* TASK DETAILS
Pull out the portion of the Giorgio Cavallon text from "Of the first" to "Museum in 1977.", reproducing it word for word.

* EXCERPT
----
Of the first generation of American Abstract Expressionist painters, some became more famous than Giorgio Cavallon, but none excelled him in the integrity of his art or was more honored and beloved by his peers. An entry in Frank O’Hara’s Art Chronicles 1954-1966 contains a reference to “the peculiar fascination [Cavallon] exerts for painters.” He was such a genuine presence, though unlettered, blunt, and unassuming, that poets and dancers and composers, young and old, joined the circle of those who felt drawn by nature to him and to his lyric art. “One of the great careers of our time” were the concluding works of John Ashbery’s introduction to the catalogue for Cavallon’s retrospective exhibition at the Neuberger Museum in 1977.
Giorgio’s earliest recollections were the rigors of life on a farm near Vicenza, in the province of Venice, where he was born in 1904. His mother died when he was in his sixth year. He told of rising at 4 a.m. to bring the cattle to the field and of being so tired that he grabbed the oxen by the horns and fell asleep, swinging between the horns. In 1920 he came to the United States with his father, a hard-fisted cabinetmaker, ahd his two sisters, settling in Springfield, Massachusetts, where he found employment at the Westinghouse factory, winding armatures. He gave up this job and the notion of becoming a master mechanic because, in his own words, “I didn’t like the smell of oil.” After taking private instruction in painting, he came to New York in 1926, doing odd jobs of carpentry by day and attending the National Academy of Design in the evening.
----
* DATA BLOCK

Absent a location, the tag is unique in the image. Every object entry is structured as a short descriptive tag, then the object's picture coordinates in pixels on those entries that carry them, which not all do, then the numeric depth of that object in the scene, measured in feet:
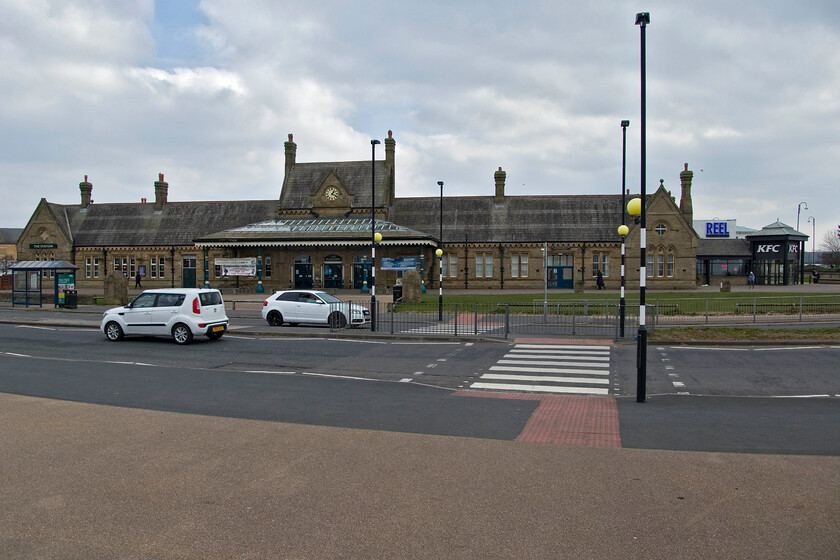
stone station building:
----
* ANSWER BOX
Of the first generation of American Abstract Expressionist painters, some became more famous than Giorgio Cavallon, but none excelled him in the integrity of his art or was more honored and beloved by his peers. An entry in Frank O’Hara’s Art Chronicles 1954-1966 contains a reference to “the peculiar fascination [Cavallon] exerts for painters.” He was such a genuine presence, though unlettered, blunt, and unassuming, that poets and dancers and composers, young and old, joined the circle of those who felt drawn by nature to him and to his lyric art. “One of the great careers of our time” were the concluding works of John Ashbery’s introduction to the catalogue for Cavallon’s retrospective exhibition at the Neuberger Museum in 1977.